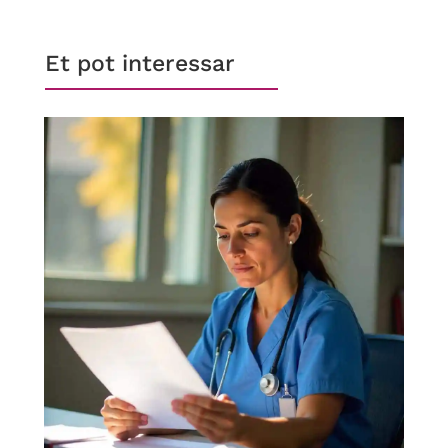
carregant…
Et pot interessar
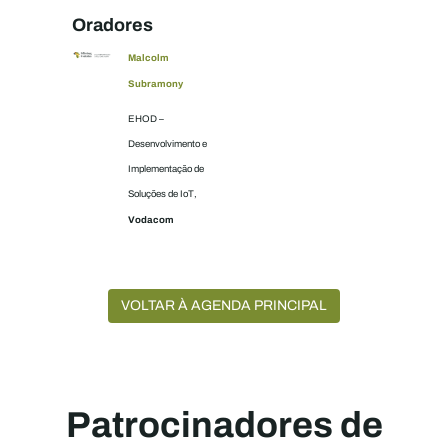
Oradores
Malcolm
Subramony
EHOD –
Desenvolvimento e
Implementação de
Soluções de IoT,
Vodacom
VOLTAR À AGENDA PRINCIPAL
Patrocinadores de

════════════════

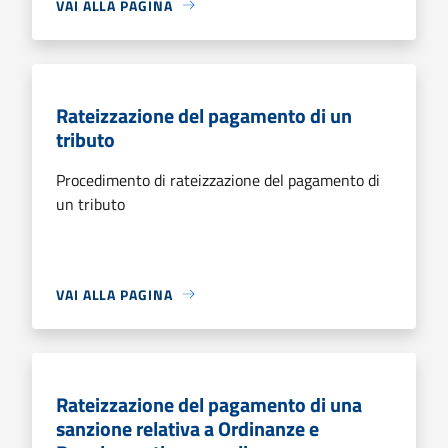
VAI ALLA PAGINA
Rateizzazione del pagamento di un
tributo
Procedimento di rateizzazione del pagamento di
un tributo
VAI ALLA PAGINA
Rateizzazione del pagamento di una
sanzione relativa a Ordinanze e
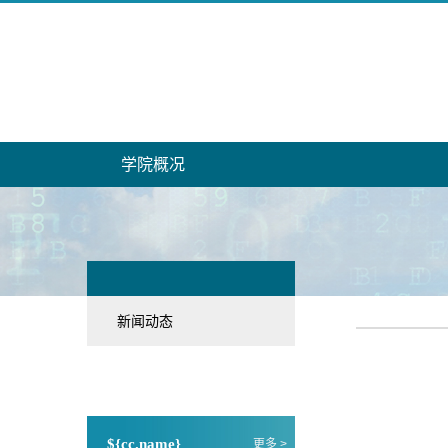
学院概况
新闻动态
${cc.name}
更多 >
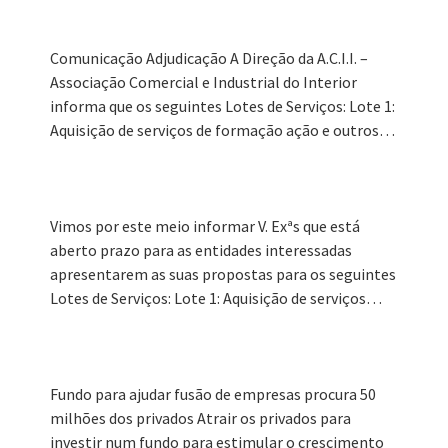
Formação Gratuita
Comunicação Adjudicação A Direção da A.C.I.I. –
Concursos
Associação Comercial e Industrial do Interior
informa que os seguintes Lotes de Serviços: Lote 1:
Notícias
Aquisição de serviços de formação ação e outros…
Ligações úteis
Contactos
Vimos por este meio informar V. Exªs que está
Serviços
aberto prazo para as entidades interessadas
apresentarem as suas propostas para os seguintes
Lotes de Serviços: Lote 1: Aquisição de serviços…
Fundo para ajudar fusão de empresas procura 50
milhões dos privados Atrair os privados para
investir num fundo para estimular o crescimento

════════════════

From the line containing "Comunicação Adjudicação A" down to the line containing "investir num fundo" in the material above, reproduce every line exactly, including the two end lines.

Result of this task:
Comunicação Adjudicação A Direção da A.C.I.I. –
Concursos
Associação Comercial e Industrial do Interior
informa que os seguintes Lotes de Serviços: Lote 1:
Notícias
Aquisição de serviços de formação ação e outros…
Ligações úteis
Contactos
Vimos por este meio informar V. Exªs que está
Serviços
aberto prazo para as entidades interessadas
apresentarem as suas propostas para os seguintes
Lotes de Serviços: Lote 1: Aquisição de serviços…
Fundo para ajudar fusão de empresas procura 50
milhões dos privados Atrair os privados para
investir num fundo para estimular o crescimento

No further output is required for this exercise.